Idea: pronunciation tips on recording/playback screen

It’d be useful if we could long press or click on a word on the record/playback screen to get a link to Wiktionary’s pronunciation guide for that word. For example:

https://en.wiktionary.org/wiki/example#Pronunciation

This would make it easier to both add new sentences and review existing ones. Voice volunteer eyeballs on Wiktionary pages is likely to be a good thing for them too, and with enough coverage it could make an additional source of recording data. Everyone’s a winner!

Edit:

I’ve added this to GitHub as a feature request:

Thanks for the feedback!

In your opinion, what’s the current problem you are observing that you feel that this solution would be useful to solve?
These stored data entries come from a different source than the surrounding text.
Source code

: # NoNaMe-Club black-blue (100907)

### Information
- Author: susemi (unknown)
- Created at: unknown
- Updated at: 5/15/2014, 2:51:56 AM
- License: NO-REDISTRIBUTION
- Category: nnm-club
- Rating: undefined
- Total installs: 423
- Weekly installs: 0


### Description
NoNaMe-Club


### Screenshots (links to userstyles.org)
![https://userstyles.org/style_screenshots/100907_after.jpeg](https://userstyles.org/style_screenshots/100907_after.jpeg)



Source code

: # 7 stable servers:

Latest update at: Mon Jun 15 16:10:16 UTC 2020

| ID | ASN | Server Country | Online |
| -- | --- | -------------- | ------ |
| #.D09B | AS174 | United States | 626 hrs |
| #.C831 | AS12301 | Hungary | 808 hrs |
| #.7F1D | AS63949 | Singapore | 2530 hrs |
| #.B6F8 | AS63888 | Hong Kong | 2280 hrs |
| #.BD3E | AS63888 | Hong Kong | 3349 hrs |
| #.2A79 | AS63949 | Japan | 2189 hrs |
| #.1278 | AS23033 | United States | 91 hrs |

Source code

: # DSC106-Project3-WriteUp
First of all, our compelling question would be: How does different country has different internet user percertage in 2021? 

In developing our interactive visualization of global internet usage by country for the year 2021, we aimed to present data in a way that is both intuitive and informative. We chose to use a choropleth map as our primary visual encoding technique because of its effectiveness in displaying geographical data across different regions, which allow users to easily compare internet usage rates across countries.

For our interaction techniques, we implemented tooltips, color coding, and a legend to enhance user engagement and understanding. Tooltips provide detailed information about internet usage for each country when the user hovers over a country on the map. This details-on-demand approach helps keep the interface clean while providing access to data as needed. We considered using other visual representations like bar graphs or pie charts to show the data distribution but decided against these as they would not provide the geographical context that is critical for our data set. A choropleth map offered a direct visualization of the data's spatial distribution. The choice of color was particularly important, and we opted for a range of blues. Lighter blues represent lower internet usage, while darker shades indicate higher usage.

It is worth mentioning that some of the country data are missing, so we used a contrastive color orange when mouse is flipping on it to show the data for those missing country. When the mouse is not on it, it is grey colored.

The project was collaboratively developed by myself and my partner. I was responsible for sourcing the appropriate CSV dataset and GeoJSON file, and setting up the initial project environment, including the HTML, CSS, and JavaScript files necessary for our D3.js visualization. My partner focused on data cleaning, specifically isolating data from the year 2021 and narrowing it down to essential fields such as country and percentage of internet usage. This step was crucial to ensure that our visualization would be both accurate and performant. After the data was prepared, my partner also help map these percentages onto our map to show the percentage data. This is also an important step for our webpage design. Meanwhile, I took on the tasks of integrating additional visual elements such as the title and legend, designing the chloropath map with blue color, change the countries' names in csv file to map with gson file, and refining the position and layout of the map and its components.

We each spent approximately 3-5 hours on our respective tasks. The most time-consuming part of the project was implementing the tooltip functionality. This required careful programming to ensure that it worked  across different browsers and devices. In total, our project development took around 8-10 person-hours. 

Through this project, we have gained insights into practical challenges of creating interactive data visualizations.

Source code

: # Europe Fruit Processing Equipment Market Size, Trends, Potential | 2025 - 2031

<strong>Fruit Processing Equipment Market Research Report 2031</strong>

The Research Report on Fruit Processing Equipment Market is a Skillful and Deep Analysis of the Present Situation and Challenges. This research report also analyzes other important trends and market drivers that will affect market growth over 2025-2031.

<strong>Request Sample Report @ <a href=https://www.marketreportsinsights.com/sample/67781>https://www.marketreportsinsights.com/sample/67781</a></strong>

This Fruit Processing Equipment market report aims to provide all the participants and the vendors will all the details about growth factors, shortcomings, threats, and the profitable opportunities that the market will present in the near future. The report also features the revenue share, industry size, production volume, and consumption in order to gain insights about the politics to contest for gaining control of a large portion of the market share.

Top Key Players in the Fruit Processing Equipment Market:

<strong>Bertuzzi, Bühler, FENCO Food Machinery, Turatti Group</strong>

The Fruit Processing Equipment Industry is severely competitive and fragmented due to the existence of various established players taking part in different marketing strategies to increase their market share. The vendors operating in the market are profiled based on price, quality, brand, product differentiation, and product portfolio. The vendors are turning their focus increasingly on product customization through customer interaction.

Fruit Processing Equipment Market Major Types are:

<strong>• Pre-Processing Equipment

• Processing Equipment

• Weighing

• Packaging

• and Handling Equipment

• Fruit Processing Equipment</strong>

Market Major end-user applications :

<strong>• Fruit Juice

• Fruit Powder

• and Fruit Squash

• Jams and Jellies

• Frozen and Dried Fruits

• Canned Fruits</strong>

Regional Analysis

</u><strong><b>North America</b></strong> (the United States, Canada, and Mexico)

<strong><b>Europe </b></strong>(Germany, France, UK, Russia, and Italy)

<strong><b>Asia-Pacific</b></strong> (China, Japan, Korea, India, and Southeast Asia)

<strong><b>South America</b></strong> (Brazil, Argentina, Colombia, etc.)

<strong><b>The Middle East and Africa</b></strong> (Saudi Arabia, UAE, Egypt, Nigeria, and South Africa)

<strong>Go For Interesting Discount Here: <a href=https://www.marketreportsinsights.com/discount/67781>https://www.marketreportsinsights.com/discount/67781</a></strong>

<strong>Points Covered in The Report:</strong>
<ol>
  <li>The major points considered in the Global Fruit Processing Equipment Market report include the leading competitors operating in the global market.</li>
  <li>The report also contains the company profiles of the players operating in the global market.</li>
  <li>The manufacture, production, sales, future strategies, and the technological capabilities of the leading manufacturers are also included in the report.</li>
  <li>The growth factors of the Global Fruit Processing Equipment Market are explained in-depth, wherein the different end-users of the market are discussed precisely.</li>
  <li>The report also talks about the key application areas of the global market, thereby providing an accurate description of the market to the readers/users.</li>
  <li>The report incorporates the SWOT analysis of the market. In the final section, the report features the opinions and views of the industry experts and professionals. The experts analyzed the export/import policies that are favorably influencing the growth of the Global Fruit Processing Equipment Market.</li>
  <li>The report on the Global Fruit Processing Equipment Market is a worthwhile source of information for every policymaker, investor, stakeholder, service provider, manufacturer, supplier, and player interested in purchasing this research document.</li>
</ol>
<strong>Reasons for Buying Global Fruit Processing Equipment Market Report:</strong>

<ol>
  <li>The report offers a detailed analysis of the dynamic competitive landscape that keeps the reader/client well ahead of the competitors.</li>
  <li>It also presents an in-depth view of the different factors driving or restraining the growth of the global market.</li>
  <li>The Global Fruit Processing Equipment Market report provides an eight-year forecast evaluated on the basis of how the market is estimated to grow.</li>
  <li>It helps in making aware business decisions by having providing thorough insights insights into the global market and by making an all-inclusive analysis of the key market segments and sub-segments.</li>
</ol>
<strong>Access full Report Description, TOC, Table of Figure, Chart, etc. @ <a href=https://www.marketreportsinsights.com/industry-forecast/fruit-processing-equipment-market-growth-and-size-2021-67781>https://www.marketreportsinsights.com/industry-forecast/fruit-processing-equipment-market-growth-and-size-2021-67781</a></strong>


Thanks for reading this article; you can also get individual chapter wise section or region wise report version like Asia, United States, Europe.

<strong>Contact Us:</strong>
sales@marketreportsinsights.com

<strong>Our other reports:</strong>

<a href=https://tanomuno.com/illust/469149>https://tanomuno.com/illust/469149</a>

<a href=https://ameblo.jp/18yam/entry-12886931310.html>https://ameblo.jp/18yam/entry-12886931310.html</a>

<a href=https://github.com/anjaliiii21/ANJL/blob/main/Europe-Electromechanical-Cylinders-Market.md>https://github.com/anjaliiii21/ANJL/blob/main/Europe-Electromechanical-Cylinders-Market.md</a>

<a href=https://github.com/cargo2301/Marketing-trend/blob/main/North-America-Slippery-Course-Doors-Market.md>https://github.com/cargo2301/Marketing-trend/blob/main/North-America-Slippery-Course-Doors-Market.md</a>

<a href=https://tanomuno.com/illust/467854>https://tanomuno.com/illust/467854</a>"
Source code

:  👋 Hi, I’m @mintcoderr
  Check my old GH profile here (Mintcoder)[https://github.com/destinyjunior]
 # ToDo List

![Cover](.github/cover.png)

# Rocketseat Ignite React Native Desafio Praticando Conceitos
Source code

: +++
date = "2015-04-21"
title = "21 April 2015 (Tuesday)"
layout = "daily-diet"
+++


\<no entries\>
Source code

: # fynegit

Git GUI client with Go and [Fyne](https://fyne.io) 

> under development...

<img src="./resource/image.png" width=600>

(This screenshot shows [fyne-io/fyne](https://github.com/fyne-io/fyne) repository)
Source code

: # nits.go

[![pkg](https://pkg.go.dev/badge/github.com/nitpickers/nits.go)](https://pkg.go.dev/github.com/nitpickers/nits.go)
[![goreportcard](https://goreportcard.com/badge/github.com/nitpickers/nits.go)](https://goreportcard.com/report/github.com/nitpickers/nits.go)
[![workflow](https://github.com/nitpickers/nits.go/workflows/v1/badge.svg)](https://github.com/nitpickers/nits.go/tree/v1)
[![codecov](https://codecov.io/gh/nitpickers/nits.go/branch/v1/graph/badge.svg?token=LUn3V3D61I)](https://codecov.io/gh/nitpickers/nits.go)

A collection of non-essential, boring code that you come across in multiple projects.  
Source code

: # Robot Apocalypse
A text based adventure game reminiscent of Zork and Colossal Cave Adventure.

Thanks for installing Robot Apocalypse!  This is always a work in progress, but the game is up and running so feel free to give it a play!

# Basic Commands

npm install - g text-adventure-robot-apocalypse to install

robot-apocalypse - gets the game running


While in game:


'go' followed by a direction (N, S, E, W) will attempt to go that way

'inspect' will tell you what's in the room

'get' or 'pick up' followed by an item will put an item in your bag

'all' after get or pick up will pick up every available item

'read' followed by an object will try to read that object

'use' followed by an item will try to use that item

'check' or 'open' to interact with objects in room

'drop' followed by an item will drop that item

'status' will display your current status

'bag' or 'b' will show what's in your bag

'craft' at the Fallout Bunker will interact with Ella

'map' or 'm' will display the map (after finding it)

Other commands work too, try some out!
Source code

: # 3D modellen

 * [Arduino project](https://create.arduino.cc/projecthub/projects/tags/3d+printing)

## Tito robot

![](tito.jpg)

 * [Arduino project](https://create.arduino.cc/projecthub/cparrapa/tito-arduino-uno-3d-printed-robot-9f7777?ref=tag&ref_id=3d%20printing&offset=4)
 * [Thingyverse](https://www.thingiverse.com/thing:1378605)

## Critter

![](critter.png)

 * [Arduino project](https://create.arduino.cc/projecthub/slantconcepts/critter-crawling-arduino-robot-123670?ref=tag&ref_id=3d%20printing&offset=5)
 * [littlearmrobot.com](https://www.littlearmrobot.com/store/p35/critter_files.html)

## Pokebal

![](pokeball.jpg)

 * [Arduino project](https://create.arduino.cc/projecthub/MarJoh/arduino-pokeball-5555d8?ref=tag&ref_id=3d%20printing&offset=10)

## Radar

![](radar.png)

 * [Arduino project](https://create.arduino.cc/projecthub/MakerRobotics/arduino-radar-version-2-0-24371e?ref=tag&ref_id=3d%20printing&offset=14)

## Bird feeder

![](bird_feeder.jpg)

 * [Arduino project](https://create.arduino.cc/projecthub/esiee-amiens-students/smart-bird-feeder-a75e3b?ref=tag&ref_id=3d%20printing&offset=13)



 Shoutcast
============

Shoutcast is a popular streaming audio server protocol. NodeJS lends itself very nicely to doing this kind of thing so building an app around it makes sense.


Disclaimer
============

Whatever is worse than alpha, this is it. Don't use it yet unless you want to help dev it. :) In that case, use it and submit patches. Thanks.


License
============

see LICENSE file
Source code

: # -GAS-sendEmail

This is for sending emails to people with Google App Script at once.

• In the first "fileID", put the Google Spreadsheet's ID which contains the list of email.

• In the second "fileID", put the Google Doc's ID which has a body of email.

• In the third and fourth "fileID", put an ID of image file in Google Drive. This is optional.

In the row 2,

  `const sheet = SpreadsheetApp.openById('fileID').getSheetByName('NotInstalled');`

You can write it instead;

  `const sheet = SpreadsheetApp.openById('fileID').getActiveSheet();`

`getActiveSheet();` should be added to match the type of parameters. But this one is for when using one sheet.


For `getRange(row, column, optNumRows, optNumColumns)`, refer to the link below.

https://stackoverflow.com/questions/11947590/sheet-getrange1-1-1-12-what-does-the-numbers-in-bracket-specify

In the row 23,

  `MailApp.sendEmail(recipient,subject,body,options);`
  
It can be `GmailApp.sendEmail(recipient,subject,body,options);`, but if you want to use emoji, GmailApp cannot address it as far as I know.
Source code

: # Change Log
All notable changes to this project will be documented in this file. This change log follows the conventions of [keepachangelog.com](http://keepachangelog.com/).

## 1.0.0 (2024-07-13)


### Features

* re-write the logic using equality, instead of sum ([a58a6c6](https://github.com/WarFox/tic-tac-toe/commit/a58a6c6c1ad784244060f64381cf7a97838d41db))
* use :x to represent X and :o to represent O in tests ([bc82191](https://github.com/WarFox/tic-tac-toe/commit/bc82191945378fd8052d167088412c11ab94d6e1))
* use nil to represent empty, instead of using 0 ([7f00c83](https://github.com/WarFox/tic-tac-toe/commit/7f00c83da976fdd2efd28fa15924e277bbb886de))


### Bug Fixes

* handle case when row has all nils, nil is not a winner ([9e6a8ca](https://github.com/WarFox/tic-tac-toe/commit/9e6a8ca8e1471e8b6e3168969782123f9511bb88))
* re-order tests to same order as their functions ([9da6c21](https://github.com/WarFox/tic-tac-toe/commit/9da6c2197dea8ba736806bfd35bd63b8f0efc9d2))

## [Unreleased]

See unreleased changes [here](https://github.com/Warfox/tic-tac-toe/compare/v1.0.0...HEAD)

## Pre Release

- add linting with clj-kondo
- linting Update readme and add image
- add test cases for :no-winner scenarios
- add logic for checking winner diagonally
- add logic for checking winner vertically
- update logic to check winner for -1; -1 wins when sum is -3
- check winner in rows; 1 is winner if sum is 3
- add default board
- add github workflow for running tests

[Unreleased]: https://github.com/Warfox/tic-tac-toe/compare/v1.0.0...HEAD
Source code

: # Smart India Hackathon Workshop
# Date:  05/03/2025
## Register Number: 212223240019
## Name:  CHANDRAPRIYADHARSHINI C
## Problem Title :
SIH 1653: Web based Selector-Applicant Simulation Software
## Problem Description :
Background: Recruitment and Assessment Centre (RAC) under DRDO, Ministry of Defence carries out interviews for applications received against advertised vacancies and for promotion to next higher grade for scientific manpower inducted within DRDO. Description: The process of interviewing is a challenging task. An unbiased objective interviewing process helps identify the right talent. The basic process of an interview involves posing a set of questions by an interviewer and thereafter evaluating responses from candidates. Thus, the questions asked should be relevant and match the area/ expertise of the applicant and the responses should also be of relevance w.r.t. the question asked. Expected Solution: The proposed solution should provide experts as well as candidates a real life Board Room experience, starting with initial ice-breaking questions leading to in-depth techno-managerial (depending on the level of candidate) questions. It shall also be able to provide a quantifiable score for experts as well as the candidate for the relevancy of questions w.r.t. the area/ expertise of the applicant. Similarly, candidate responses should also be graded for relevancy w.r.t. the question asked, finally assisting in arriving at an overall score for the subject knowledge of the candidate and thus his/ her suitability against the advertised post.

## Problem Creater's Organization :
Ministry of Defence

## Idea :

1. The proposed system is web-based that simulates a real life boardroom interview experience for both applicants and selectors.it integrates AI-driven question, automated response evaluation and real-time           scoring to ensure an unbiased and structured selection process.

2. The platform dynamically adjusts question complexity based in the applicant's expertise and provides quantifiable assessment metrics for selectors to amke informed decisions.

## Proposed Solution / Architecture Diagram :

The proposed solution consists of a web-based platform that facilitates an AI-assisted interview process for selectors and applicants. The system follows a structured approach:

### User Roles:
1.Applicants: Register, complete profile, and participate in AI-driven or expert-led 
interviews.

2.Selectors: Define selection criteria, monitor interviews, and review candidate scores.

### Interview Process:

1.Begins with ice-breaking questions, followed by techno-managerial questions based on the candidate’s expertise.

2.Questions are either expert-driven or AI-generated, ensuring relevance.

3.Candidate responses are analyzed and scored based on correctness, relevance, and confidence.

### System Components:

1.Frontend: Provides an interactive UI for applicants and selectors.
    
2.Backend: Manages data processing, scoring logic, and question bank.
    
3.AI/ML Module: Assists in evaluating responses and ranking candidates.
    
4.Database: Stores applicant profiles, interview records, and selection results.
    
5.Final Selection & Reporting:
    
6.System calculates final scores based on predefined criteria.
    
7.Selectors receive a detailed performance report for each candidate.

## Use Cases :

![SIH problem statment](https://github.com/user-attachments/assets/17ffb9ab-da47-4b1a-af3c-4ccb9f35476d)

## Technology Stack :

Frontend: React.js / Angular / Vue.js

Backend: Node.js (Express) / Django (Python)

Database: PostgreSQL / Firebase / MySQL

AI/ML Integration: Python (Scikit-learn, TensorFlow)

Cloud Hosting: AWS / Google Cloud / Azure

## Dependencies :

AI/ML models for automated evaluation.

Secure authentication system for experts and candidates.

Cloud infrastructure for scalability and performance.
How important is this problem and do you have any intuitions on why this is a problem?

Framing this as a problem statement would help us better understand it and see where to put it in our roadmap (if possible).

Thanks!

In your opinion, what’s the current problem you are observing that you feel that this solution would be useful to solve?

I often see unfamiliar words and I’m not sure how to pronounce them. So when recording I either skip the sentence, or I give it my best shot. When reviewing I usually assume that the reader is correct.

How important is this problem

I don’t think it’s an enormous problem, but suspect that example pronunciations would help the quality and breadth of the data.

and do you have any intuitions on why this is a problem?

I think this is likely to result in sentences being added that have been read incorrectly. If I understand correctly, it’s very useful to have words that are commonly pronounced differently due to accent, but words that are mispronounced due to them being unfamiliar to the reader are, useless at best and damaging at worst.

1 Like

When validating, I approve a clip with an obscure word if I look at that word and feel that the user has made a reasonable pronunciation attempt that is either close to a similarly-spelled word or obeys general English language rules. If it’s really obscure, phonetic pronunciation can be ok too IMO.

But I’m working to remove those kinds of sentences so hopefully unpronounceable words will be a far less frequent occurrence.

1 Like

As @dabinat commented, we try to avoid extremely complex words to be listed, this should help with the problem you are commenting.

Can you clarify how often is “often”? Out of 100 clips, how many are you finding in this situation (estimated average from your observations).

Thanks!

It’s actually got a lot better recently. I assume it’s because of the work to remove complex words.

What I’ll do is, I’ll make a note of where I’m up to, and count how many times I’ve pressed skip, then come back to you with an actual percentage figure in a week or so.

I just recorded 55 and skipped 10. So about 15% for someone with my vocabulary and reading comprehension.

I’m not very well traveled but I am pretty technical, if that’s of relevance.

I’ve found that sentence quality seems to vary because they’re randomly selected. So sometimes you’ll get a run of very straightforward, simple sentences and other times you’ll get a whole series of foreign place names or scientific terms one after the other.